Steve Clemons

Still a Chance to Stop the Next War

[audio:http://dissentradio.com/charles/aw2007-09-26clemons.mp3]

Steve Clemons, author of the Washington Note blog and senior fellow at the New America Foundation, discusses his belief that President Bush is not yet completely on board with Vice-President Cheney’s plan for war with Iran, some phone calls he received from “very senior administration officials” that confirmed his recent article along those lines, the continuing fight between the neocons and everyone else, the continuing danger of a Cheney end-run and a war begun “accidentally” and then made large, the role that Robert Gates is playing in checking Cheney’s power, the recent demonization of Iran’s president and the need for people to influence the Congress to stand up to the presidency on issues of war.

MP3 here. (19:09)

Steven Clemons directs the American Strategy Program at the New America Foundation, which aims to promote a new American internationalism that combines a tough-minded realism about America’s interests in the world with a pragmatic idealism about the kind of world order best suited to America’s democratic way of life. He is also a Senior Fellow at New America, and previously served as Executive Vice President.

Publisher of the popular political blog The Washington Note, Mr. Clemons is a long-term policy practitioner and entrepreneur in Washington, D.C. He has served as Executive Vice President of the Economic Strategy Institute, Senior Policy Advisor on Economic and International Affairs to Senator Jeff Bingaman (D-NM) and was the first Executive Director of the Nixon Center.

One thought on “Steve Clemons”

  1. The fault with Steve Clemons informative analysis is that he, like many others, views Dick Cheney as a reckless and irresponsible executor of warlike policies.
    That description fits the president much more than it does his vice president.
    George Bush style is to come up with a wild feckless notion; and let those around him take care of the details; or come up with arguments to dissuade him from going through with it.

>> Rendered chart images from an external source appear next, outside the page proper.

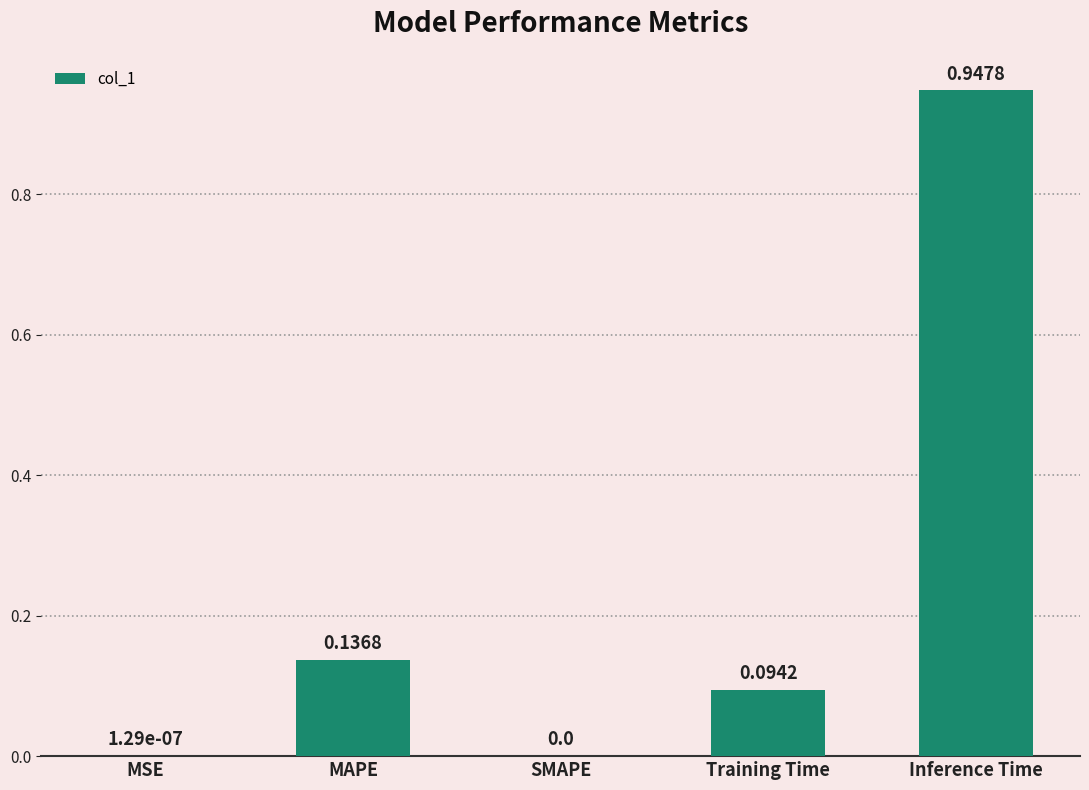

What is the sum of all values?

1.2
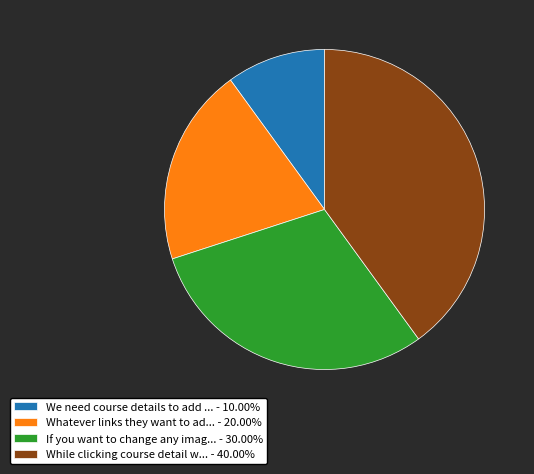

Is the sum of While clicking course detail w... - 40.00% and If you want to change any imag... - 30.00% greater than half?

Yes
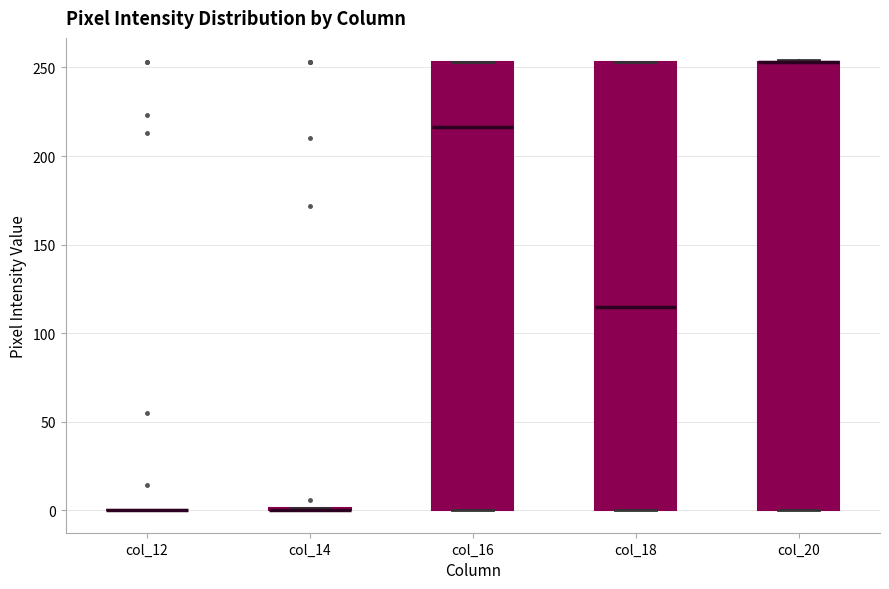

Reading left to right, transcribe this box plot: for each box, give where its median line is, the range the box spans, and where its two whiskers end, as read against the y-axis. The values are not printed on the chart, so give them approximately, as read against the axis.

col_12: box collapsed to a line at 0, whiskers 0 to 0
col_14: box collapsed to a line at 0, whiskers 0 to 0
col_16: median 215, box 0 to 255, whiskers 0 to 255
col_18: median 115, box 0 to 255, whiskers 0 to 255
col_20: median 255 (drawn on the box's upper edge), box 0 to 255, whiskers 0 to 255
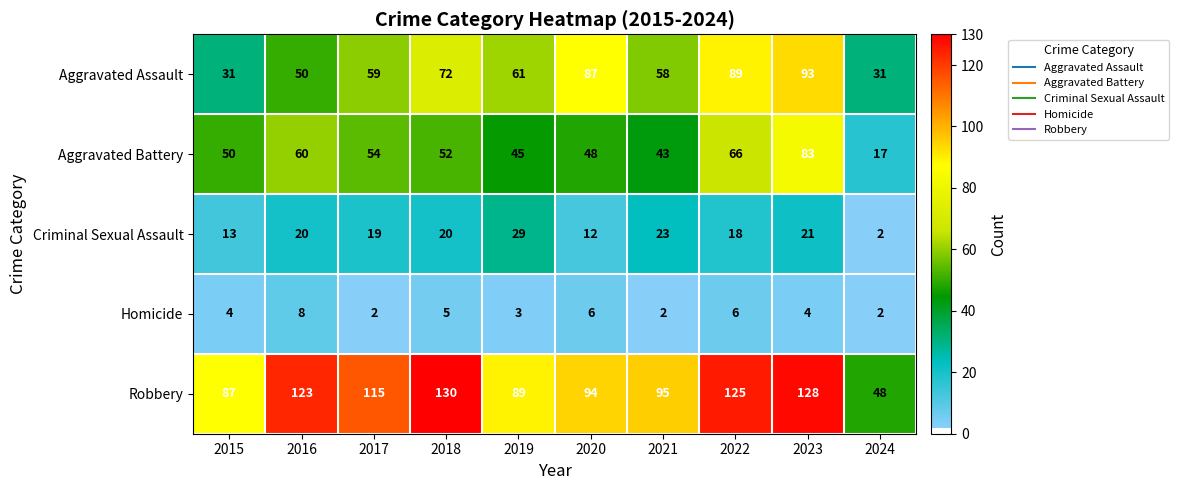

What is the approximate value of Aggravated Assault at 2021?

58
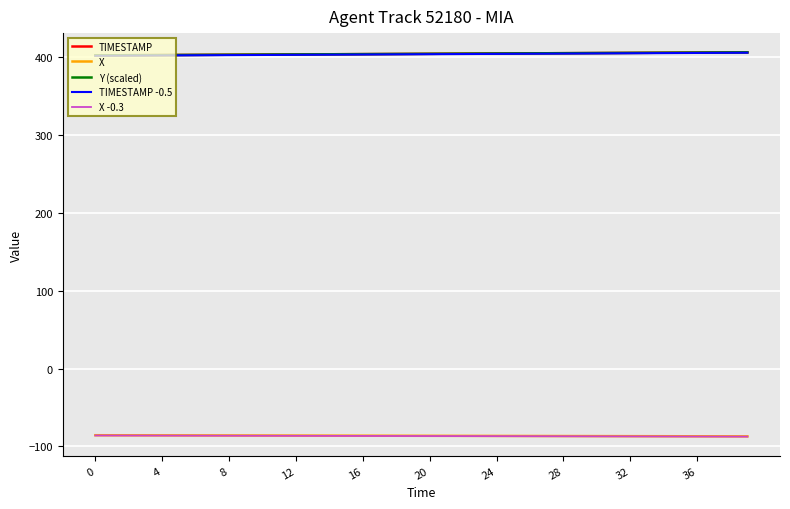

What is the minimum value shown in the chart?

-87.3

    In preparing for Iraq war Cheney took care of detail planning. In doing so, he calculated the risks involved and its immediate consequences. He found occupying Iraq to be easy and doable.

    An attack on Iran, even as envisaged by the most optimistic neocons, is fraught with unforeseen the-day-after effects. There are too many known unknowns and unknown unknowns about an Iran-attack for somebody like Cheney to put his neck out for.

    As far as US policy on Iran is concerned President Bush originally expressed his desire to bomb Iran. People around him pointed out that it was not as simple as it looked. That the idea must be evaluated and preparations made.
    Bush administration is right now in the process of preparing and evaluating a war with Iran. The more they evaluate the less doable and feasible this undertaking seems to become.
    President Bush has already got the wind and is sulking. Cheney does not give away anything of substance about the matter in order to protect his own reputation.
    Utterances by small time discredited neocons can safely be ignored as far as Iran is concerned.